Google Vs Digital News Publishers: Competition Regulator Directs Investigation
Google should've known this was coming—Digital news publishers raise anti-competitive concerns against the search giant.
Search engine giant Google would’ve known this was coming. It has unsuccessfully tried to fight news publishers in France and Australia and is resisting efforts by the European Union to enforce a law that will require big tech firms to pay publishers for content. Last year, Google had agreed to pay local publishers for news content in France and Australia.
Google’s global story is now playing out in India as well. The competition regulator has found merit in directing an investigation into Google’s abusive conduct vis-à-vis news publishers. In its order on Friday, the Competition Commission of India has noted that Google is a dominant player in the market for online general web search services and the market for online search advertising services in India. The order added that it is prima facie abusing this position to impose unfair conditions on digital news publishers.
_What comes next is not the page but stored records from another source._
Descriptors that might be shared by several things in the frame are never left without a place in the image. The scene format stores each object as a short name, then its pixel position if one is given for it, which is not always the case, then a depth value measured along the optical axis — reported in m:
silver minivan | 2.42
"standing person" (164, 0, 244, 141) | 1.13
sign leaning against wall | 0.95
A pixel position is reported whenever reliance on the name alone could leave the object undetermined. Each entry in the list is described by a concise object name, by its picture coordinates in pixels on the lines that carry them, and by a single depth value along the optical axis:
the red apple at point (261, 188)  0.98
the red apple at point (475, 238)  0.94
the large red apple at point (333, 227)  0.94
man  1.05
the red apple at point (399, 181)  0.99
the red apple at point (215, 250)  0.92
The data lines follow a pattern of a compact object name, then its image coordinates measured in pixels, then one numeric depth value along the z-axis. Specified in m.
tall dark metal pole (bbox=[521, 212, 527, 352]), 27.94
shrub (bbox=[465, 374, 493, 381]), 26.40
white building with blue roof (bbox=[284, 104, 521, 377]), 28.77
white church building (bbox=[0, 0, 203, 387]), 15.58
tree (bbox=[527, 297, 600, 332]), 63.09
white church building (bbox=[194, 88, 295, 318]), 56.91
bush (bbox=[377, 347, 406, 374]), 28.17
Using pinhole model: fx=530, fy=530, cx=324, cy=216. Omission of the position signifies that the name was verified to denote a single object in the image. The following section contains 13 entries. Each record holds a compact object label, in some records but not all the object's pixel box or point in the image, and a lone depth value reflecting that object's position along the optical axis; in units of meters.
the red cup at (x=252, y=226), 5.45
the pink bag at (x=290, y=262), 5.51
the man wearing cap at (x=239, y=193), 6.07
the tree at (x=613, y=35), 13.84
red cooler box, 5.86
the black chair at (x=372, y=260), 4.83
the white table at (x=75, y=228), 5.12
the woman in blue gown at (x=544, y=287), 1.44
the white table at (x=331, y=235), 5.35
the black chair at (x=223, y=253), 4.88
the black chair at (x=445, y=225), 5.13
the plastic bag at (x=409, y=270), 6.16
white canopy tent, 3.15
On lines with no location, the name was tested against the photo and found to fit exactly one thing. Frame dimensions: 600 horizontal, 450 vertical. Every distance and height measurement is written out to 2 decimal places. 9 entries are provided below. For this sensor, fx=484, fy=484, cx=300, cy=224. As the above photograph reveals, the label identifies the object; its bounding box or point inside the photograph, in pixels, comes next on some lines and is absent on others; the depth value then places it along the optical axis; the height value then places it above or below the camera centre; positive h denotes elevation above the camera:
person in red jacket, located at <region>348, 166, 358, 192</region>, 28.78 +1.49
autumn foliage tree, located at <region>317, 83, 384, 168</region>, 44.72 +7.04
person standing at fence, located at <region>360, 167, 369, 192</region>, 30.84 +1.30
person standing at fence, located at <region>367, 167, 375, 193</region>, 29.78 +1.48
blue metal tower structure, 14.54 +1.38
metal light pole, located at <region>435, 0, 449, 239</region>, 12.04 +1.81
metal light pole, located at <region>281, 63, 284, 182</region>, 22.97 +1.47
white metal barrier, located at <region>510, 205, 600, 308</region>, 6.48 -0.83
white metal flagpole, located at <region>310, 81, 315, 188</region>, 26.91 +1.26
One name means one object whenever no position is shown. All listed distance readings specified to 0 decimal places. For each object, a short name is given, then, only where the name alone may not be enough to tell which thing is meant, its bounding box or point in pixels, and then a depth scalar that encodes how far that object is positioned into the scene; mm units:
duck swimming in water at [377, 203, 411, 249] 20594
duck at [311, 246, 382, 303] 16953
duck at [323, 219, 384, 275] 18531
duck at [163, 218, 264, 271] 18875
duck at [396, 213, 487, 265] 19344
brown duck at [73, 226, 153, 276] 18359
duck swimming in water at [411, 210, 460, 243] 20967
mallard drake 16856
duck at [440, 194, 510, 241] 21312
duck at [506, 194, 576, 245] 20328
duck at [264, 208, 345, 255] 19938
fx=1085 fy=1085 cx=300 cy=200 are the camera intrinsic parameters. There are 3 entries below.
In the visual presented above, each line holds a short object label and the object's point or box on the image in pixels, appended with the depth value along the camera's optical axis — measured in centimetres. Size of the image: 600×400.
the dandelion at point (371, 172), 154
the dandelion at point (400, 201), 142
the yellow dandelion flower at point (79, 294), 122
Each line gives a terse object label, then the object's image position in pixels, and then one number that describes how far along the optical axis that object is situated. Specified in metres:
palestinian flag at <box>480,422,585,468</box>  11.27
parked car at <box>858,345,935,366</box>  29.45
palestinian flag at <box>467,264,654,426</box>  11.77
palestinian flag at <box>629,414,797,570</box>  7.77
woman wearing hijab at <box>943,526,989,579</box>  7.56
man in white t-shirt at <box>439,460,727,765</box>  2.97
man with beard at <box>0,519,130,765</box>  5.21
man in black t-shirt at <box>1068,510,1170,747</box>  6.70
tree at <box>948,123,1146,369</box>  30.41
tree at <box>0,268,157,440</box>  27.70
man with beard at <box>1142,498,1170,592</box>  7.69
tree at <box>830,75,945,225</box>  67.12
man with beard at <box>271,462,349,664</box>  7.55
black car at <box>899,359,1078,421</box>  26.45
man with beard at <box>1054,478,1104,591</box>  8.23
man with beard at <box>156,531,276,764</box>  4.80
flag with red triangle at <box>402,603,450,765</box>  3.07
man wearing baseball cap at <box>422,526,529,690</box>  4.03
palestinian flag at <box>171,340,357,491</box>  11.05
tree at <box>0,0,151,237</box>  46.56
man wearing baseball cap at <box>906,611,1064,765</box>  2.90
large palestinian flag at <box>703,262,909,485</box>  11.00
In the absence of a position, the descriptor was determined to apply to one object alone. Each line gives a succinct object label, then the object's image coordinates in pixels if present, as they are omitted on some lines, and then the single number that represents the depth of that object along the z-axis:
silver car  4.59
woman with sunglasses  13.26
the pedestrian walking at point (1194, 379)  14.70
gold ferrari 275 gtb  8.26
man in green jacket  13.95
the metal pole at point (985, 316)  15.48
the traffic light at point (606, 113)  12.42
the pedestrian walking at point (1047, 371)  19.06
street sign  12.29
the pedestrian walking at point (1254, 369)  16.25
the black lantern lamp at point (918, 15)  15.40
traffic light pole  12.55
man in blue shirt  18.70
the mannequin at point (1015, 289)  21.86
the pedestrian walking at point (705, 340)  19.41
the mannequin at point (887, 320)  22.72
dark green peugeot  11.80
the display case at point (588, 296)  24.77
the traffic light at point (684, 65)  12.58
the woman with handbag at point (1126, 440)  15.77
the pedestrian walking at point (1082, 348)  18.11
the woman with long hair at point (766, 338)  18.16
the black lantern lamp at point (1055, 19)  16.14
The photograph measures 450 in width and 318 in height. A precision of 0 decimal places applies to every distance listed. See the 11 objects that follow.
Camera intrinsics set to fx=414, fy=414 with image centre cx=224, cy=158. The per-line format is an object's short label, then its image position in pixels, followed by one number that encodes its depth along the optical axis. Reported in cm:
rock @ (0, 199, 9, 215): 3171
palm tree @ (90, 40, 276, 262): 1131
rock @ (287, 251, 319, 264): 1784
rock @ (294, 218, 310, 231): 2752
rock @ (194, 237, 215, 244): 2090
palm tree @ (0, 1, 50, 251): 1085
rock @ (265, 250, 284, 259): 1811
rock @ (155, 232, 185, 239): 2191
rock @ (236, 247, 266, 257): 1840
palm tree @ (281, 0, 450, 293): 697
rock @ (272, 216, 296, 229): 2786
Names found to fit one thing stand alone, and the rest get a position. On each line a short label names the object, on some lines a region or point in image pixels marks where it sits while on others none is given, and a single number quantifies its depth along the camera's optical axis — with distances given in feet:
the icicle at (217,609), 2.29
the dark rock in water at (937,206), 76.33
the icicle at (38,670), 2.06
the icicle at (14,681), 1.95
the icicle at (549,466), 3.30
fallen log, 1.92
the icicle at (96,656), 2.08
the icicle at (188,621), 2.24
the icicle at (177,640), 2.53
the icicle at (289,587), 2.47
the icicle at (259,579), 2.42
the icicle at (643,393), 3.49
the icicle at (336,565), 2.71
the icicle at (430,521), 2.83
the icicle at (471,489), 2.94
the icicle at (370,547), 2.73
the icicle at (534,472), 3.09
The regulator’s order is a result of a complaint filed by the Digital News Publishers Association, which alleged that:
Google, by way of its algorithms, determines which news website gets discovered via search. It unilaterally decides the terms and the amount to be paid to publishers for content created by them. For instance, Google has unilaterally decided not to pay news publishers for the snippets used by them in search. ‘Snippet’ refers to the small amount of text, an image or a short video that forms part of a link.
Website publishers only receive 51% of the advertisement spend by the advertisers. Publishers are not informed of or given any data on revenue Google generates by providing advertisements on the websites of content publishers. Digital news platforms aren’t paid fair value for their content even after investing heavily to make and publish well-researched, quality content.
The tech giant has launched Google News, Google News Showcase, etc. but doesn’t produce any news of its own. Steadily, Google has grown its influence in the news space by effectively using its dominance, allowing it to dictate what a viewer sees first. It then uses advanced algorithmic tools to cater tailor-made news as per the viewing history of each viewer.
There has been a surge in zero-click searches from 50% in June 2019 to 65% between January and December 2020. Zero-click searches means user queries being resolved on the results page itself, without going on to the target website. As such, by displaying its own advertisements, Google is extracts value from zero-click searches, while publishers lose out on traffic.
The CCI View
The regulator has found merit in news publisher’s complaints. It noted that Google displays news content on its search page and also via a news aggregator vertical, i.e. Google News. In May last year, Google also announced a licensing program in India titled Google News Showcase to incentivise news publishers to curate high-quality content on Google’s News and Discover platforms.
Pointing to Google’s dominance in online general search as well as search advertising, the regulator pointed out that it is a preferred service provider for publishers. They are dependent on Google for the majority of the traffic, which makes it an indispensable trading partner. News publishers have no choice but to accept the terms and conditions imposed by Google, it said.
Google appears to operate as a gateway between various news publishers on the one hand and news readers on the other. Another alternative for the news publisher is to forgo the traffic generated by Google for them, which would be unfavourable to their revenue generation.CCI
The regulator has found anti-competitive concerns in Google’s ‘snippet’ feature as well. A snippet may be the first line or two of a news article and it can also be extracted from the body of a news article if the search engine finds that information to be more relevant to answering the user’s query.
The issue of scraping and displaying news snippets and leads by Google on its search platform without compensating the content creators also assumes particular significance in view of the increasing zero-click searches, the regulator said in its order.
It needs to be examined whether the use of snippets by Google is a result of bargaining power imbalance and whether it affects the referral traffic to news publisher websites, and thus, their monetisation abilities.CCI
Finally, the regulator also noted the Google has been directed to enter into fair negotiations with news publishers in France and Australia for paid licensing of content to address the bargaining power imbalance.
The regulator has directed its investigation wing to examine Google's conduct within 60 days.